2015 werden die kulturpolitischen Weichen für die Einführung des Ganztagsunterrichts gestellt. Eine Tagung des Bayerischen Musikrats am 23. April bringt Musik-, Sport- und Kunstverbände mit Schuldirektoren und Vertretern des Ministeriums ins Gespräch. Sie bleuchtet die immensen Gefahren, aber auch die großen Chancen des Ganztagsunterrichts für die Musik.

Der "gebundene" Ganztagsunterricht wird Schüler verpflichten, bis nachmittags 16.00 Uhr in der Schule zu sein und einen strammen, nach den bisherigen Plänen hauptsächlich auf die Wissensvermittlung abgestimmten Stundenplan zu absolvieren. Zeitfenster für Musik, die über den bisher üblichen Musikunterricht hinausgehen, sind nicht vorgesehen. Wer ein Instrument lernen will, muss während der Mittagspause oder zu Hause am Abend üben. Schon seit der Einführung des G8 beklagen Musikpädagogen, dass immer mehr 12-14jährige den Musikunterricht abbrechen. Dass es nach einer flächendeckenden Einführung des Ganztagsunterrichts noch schwieriger sein wird, Kinder und Jugendliche für das eigene Musizieren zu begeistern, liegt auf der Hand. Die bisherige Infrastruktur der Musikausbildung durch öffentliche Musikschulen, Private Musikinstitute und freiberufliche Musiklehrer droht zusammenzubrechen, wenn der außerschulische Musikunterricht nur noch am späten Nachmittag, am Abend oder am Wochenende stattfinden kann.

Der Tonkünstlerverband Bayern e.V., ein Mitgliedsverband des Bayerischen Musikrats, fordert in seiner Resolution mehr Zeit für musische Fächer im Stundenplan, mehr eigenes Musizieren der Schüler, die Förderung individueller musikalischer Begabungen, die Bereitstellung von Räumen zum Üben und einheitliche Qualitätsstandards.

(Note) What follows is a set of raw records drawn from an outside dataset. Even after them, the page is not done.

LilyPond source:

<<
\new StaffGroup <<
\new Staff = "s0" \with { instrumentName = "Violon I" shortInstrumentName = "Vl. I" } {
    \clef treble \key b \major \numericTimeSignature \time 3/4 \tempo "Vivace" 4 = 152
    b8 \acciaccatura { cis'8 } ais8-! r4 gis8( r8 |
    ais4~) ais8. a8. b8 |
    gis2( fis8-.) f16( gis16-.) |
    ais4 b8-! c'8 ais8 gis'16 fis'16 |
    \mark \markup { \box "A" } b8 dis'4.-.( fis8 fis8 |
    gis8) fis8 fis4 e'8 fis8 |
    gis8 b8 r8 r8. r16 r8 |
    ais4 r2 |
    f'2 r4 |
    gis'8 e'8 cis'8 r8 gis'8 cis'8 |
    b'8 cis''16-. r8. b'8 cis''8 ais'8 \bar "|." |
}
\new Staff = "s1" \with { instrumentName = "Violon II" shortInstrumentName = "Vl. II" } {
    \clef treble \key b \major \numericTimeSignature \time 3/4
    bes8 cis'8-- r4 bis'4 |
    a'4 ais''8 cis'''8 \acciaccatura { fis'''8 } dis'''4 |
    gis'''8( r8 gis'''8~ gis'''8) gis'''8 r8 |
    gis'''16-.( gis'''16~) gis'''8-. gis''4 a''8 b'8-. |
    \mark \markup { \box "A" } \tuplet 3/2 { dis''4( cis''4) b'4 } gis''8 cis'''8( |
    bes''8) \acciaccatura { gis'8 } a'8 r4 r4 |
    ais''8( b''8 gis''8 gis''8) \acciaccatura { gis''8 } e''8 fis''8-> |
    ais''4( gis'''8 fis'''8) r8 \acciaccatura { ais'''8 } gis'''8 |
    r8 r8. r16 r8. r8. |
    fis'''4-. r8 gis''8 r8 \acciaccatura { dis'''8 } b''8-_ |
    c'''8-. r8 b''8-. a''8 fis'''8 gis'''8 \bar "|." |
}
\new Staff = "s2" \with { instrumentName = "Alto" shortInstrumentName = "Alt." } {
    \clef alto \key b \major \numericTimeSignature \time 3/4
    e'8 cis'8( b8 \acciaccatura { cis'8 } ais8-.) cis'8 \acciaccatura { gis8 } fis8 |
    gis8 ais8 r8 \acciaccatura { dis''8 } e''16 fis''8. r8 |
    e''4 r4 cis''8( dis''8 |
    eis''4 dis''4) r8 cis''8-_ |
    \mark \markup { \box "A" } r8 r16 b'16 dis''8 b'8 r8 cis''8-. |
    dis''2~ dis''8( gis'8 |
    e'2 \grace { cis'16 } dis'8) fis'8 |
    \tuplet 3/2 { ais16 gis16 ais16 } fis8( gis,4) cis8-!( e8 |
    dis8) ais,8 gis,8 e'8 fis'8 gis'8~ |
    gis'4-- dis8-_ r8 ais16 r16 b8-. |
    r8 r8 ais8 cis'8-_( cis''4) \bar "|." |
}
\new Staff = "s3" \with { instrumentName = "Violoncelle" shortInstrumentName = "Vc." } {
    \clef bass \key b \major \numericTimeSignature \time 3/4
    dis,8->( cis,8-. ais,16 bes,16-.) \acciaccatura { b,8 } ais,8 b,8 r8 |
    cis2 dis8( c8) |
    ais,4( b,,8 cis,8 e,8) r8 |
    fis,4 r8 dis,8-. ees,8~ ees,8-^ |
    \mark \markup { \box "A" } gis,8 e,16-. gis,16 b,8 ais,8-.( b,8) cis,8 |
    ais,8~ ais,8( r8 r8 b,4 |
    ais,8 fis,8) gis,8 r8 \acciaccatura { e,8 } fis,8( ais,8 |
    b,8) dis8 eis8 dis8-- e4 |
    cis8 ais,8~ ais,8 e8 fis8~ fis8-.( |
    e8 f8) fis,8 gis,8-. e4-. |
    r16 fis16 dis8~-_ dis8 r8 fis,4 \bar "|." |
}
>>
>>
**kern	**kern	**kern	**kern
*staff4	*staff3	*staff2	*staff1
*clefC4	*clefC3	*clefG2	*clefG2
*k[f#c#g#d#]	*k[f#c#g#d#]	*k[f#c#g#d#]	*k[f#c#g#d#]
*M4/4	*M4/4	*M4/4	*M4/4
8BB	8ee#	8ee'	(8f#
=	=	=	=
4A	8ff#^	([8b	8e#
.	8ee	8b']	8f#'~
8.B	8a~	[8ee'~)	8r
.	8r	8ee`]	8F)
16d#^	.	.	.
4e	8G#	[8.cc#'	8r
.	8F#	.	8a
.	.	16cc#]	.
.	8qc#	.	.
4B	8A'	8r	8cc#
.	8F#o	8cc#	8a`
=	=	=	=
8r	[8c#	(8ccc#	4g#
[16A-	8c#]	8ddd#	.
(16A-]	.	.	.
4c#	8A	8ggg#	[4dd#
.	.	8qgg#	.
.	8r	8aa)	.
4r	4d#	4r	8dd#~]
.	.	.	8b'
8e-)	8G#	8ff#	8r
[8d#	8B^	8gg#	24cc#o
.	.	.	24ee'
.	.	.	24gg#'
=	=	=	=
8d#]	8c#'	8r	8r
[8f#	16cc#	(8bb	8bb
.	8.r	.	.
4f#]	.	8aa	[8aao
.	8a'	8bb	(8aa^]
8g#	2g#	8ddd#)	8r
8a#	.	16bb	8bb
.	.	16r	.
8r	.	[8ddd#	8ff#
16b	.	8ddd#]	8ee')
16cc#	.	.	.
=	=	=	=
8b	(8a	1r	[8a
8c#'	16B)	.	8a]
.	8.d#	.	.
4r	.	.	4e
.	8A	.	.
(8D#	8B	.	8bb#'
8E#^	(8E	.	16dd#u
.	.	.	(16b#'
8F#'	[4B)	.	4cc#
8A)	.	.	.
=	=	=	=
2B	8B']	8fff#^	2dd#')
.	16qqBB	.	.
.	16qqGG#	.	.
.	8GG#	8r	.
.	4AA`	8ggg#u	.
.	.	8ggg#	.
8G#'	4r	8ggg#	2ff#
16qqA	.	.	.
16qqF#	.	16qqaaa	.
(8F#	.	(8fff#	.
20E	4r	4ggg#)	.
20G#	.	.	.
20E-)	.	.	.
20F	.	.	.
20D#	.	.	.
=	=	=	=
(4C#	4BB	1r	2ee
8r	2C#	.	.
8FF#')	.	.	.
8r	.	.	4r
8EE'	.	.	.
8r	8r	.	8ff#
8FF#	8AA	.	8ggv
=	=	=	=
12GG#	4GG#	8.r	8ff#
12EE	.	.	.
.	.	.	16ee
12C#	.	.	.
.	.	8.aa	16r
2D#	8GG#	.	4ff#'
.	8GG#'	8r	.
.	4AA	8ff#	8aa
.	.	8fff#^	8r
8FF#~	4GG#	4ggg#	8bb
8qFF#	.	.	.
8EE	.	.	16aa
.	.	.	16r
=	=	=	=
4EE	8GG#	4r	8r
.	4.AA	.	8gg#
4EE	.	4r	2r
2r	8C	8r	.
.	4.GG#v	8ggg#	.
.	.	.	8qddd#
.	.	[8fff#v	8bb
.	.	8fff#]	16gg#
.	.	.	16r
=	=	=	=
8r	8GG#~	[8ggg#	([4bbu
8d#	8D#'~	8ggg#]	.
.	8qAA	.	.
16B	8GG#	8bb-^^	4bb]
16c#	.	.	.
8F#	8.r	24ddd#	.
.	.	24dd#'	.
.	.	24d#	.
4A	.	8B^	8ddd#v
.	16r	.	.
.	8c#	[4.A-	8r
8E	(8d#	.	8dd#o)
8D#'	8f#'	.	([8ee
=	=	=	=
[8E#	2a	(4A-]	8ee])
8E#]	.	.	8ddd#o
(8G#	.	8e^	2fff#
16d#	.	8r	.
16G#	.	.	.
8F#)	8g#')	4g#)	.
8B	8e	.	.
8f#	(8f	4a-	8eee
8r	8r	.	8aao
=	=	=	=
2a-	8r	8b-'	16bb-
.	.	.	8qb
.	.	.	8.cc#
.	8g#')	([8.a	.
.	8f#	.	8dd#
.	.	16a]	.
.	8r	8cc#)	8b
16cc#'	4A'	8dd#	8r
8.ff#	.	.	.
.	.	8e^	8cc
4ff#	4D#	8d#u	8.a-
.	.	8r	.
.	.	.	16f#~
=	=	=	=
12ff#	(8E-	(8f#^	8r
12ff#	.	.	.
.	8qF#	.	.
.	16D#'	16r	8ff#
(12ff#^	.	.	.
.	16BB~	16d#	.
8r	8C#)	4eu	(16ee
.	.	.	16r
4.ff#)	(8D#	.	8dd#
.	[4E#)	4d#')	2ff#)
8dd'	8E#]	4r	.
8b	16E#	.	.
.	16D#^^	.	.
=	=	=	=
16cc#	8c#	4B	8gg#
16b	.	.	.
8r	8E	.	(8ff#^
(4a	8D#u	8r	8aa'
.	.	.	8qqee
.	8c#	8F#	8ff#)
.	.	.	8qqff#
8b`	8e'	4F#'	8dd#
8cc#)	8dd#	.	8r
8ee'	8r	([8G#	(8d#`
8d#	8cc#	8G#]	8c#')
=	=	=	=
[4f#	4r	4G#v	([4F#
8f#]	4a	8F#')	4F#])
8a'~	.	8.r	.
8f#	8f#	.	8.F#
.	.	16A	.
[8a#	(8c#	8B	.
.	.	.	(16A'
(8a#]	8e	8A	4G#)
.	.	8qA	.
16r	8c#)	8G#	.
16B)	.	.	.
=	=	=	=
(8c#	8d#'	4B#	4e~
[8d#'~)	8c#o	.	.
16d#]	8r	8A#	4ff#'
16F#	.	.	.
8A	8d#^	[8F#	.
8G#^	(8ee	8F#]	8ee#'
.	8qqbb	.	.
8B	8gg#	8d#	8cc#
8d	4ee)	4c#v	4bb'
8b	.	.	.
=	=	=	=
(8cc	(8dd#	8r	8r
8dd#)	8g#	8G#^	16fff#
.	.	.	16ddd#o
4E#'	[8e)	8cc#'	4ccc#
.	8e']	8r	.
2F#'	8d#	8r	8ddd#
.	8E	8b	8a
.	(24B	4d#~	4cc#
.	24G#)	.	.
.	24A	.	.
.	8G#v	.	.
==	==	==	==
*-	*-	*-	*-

Er sieht in den bisherigen Plänen zur Umsetzung des Ganztagsunterrichts die Gefahr falscher Weichenstellungen, die in wenigen Jahrzehnten zum Ende des "Musiklandes" Bayern führen werden: Musikvereine, Laienorchester und -chöre, Hausmusik, aber auch internationale Solisten aus Bayern wird es dann kaum noch geben, da der Nachwuchs fehlt; denn die Jugendlichen müssen aufgrund der schulischen Überforderung ihr Instrument gerade dann aufgeben, wenn sie anspruchsvollere Musik etwa von Mozart oder Beethoven spielen könnten. Künstlerisch begabte Schüler benötigen Muse, um ihre Begabungen zu entfalten. Doch für eine individuelle Entwicklung ist im Ganztagsunterricht nach den derzeitigen Plänen kaum Zeit. Der Tonkünstlerverband Bayern betont in seiner Resolution die Chancen des Ganztagsunterrichts, wenn der Musik und den musischen Fächern mehr Gewicht gegeben wird: Jeder Schüler könnte ein Instrument lernen. Viel mehr Begabungen könnten entdeckt werden. Gemeinsames Musizieren fördert soziales Verhalten und ist gut für die Integration von Kndern mit Migrationshintergrund. Außerdem haben neurologische Forschungen gezeigt, dass Musik Intelligenz fördert.

"Staat und Gesellschaft müssen Verantwortung übernehemn, damit der Ganztagsunterricht nicht die Schule zur Lernfabrik macht, vielmehr Individualität, Kreativität und soziales Miteinander entwickelt werden. Denn diese kulturellen Fähigkeiten entscheiden über die Zukunft unserer Gesellschaft," betont der 1. Vorsitzende des Tonkünstlerverbandes Bayern, der Festivalleiter und Buchautor Dr. Franzpeter Messmer.